_FRAGMENTO SELECCIONADO_
>>>
Los índices de divorcio y cohabitación parecen delatar que muchos no se creen capaces de iniciar o mantener un matrimonio. En la revista norteamericana Public Interest (invierno 1997), el profesor de la Universidad de Chicago Leon R. Kass propone explicaciones y remedios de esa inmadurez.
(…) La extendida experiencia del divorcio es mortal para el noviazgo y el matrimonio. Algunos sostienen, contra toda evidencia, que los hijos de divorciados tendrán más éxito que sus padres en el matrimonio porque han aprendido la importancia que tiene elegir bien. Pero la baraja está marcada en contra de ellos. A muchos les asusta el matrimonio, en cuyas posibilidades de durar simplemente no creen. Peor aún, en muchos casos están en desventaja para el amor y la intimidad. No han tenido ejemplos de éxito conyugal que imitar, y su capacidad de confiar y amar ha quedado seriamente dañada a causa de la traición de la confianza primera que todos los niños depositan naturalmente en sus padres.
Es, sin duda, el miedo a cometer un error en el matrimonio lo que lleva a algunos a optar por la cohabitación, que en ciertos casos las parejas toman como un «matrimonio a prueba». Es mucho más fácil, dicen, lograr el conocimiento mutuo cohabitando que mediante los artificiales métodos de noviazgo de antes. Pero tales soluciones, incluso cuando acaban en matrimonio, no son, precisamente por ser experimentos, experimentos de matrimonio. El matrimonio no es algo que uno se prueba para ver si le va bien, y después decide si se lo queda; es más bien algo por lo que uno se decide con una promesa, y después pone todo su empeño en conservarlo.
(…) Nuestros antepasados tomaban la decisión de casarse, pero no estaban obligados a decidir también qué significaba el matrimonio. ¿Es un sacramento, una alianza o un contrato basado en cálculos de beneficios mutuos? ¿Ha de basarse en el eros, en la amistad o en el beneficio económico? ¿Es un medio para la realización personal y la felicidad privada, una vocación de servicio recíproco o el empeño de amar a la persona que me ha sido dada para amar?
¿Son los votos matrimoniales promesas siempre vinculantes que los esposos están obligados por justicia a mantener, o más bien una pintoresca expresión de las esperanzas y previsiones del momento, que, si resultan equivocadas, se puede anular fácilmente? Habiendo entregado sus cuerpos el uno al otro antes de estar casados -por no hablar de las parejas anteriores-, ¿cómo podrán entender el vínculo entre matrimonio y fidelidad conyugal? Y ¿qué decir del fin primario del matrimonio: la procreación, por cuyo bien todas las sociedades han establecido y salvaguardado esta institución?
<<<
_EXTRACTOS DE LÍNEAS_
>>>
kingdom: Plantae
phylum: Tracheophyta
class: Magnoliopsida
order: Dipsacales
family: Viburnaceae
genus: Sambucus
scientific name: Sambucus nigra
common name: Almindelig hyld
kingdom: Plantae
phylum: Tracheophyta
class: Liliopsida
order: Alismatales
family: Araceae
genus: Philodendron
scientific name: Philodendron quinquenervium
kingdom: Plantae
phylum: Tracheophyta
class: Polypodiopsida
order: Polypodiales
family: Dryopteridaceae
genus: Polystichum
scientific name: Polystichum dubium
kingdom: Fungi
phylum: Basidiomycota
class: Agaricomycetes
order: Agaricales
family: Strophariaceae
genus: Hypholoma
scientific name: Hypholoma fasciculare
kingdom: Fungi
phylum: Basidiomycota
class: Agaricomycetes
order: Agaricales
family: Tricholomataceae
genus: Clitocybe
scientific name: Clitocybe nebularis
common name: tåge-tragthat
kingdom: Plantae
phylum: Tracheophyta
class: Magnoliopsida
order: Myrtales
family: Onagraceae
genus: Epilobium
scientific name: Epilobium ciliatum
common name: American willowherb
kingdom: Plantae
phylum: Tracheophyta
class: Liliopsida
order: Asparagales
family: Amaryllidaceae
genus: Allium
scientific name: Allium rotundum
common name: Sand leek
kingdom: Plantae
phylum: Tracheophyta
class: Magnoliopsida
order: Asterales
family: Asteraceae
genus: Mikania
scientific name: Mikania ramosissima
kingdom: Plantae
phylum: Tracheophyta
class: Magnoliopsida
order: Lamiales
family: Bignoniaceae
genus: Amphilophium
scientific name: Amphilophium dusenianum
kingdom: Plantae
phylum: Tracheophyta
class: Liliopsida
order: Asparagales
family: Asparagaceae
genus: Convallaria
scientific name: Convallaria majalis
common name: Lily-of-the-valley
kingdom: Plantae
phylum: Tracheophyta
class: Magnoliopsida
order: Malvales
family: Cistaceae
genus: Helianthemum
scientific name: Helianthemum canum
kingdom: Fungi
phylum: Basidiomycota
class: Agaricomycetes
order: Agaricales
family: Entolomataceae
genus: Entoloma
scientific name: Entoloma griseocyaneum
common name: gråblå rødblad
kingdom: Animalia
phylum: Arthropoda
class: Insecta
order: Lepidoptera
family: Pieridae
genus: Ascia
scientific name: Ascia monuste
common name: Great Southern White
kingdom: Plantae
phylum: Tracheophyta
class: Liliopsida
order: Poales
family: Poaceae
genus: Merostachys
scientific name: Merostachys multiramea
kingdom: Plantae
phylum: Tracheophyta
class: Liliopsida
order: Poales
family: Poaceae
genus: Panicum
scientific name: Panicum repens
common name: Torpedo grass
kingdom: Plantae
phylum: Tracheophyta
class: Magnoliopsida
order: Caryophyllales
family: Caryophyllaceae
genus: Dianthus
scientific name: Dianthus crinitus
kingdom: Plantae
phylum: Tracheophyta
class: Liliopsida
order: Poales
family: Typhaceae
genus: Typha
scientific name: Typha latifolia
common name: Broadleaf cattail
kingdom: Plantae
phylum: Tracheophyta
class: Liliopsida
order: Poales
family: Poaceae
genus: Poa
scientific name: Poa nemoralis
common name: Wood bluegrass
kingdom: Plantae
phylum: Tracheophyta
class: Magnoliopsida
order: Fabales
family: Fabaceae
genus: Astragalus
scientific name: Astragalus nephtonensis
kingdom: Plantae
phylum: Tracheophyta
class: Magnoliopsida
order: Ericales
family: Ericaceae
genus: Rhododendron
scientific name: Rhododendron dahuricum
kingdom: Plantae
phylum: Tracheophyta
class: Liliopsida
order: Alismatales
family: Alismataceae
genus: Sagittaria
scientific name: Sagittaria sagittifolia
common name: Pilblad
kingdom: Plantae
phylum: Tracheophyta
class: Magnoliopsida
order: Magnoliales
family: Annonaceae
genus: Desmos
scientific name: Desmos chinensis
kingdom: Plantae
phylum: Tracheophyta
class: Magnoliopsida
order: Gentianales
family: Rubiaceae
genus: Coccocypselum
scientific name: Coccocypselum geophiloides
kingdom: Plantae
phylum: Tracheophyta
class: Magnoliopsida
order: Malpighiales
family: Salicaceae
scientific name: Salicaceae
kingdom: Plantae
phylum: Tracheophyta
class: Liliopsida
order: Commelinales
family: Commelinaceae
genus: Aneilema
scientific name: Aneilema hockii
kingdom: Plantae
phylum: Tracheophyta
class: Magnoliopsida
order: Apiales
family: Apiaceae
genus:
<<<
_OBJETIVO_
Responde estas preguntas sobre el texto acerca del matrimonio:
1. ¿En qué revista propone Leon R. Kass sus explicaciones y remedios?
2. ¿Cómo toman algunas parejas la cohabitación en ciertos casos?
3. ¿Qué se presenta como fin primario del matrimonio?
Las líneas no son necesarias para resolver la tarea.

_RESPUESTA_
1. En la revista norteamericana Public Interest (invierno 1997).
2. Como un «matrimonio a prueba».
3. La procreación.